“Oh-h-h-h-!” cried Clarence.
Far, far below, the river rolled its flashing length, the broad river, silvery in the sun, the broad river with its green wooded islands, its lagoons, its lesser streams, its lakes. To the southeast another body of water, yet more silvery, emptied itself into the Mississippi. Beside both and around both and all the way that eye could see up and down the Mississippi River rose the full-bosomed hills, older than the Pyramids, holding their secrets of the past in a calm not to be broken till the day of judgment. Between the hills and the river, on the Wisconsin side, lay the valley, rich in golden grain, dotted here and there with granary and farm-house. It was in very deed a panorama beautiful in each detail, doubly so in its variety.
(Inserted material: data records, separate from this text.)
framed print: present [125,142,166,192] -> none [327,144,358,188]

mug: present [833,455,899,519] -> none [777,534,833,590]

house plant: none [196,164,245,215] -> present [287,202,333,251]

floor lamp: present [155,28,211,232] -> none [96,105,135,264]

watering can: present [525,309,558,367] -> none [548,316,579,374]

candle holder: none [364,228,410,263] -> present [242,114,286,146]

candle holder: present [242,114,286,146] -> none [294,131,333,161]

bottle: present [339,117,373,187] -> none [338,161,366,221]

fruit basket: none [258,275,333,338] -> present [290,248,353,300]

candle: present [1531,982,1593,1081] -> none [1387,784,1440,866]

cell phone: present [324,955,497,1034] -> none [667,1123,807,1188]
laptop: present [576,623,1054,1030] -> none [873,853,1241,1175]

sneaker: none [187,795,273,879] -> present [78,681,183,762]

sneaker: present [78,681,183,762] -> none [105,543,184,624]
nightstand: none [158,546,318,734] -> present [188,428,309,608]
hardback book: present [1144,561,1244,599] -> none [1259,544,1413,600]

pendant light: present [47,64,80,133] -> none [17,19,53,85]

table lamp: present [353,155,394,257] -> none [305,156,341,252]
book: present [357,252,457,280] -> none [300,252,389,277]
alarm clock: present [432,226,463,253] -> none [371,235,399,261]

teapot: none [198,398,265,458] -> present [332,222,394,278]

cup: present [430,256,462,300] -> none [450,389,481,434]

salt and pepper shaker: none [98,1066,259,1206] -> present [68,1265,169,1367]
“What river is that?” asked Clarence.
“What! Don’t you know that? I thought from the way you were talking that you knew everything. That’s the Wisconsin River.”
“You don’t say! Why, that’s where Marquette came down. Think of that, Abe. Marquette came down that river and discovered the upper Mississippi. He must have passed right near to where we’re standing.”
“I’ve been round this river all my life, and I never heard of no Marquette. Who was he?”
“He was a priest.”
“A Catlic?”
“Yes, and a Jesuit.”
“I hate those dirty Catlics,” growled Abe, spitting savagely.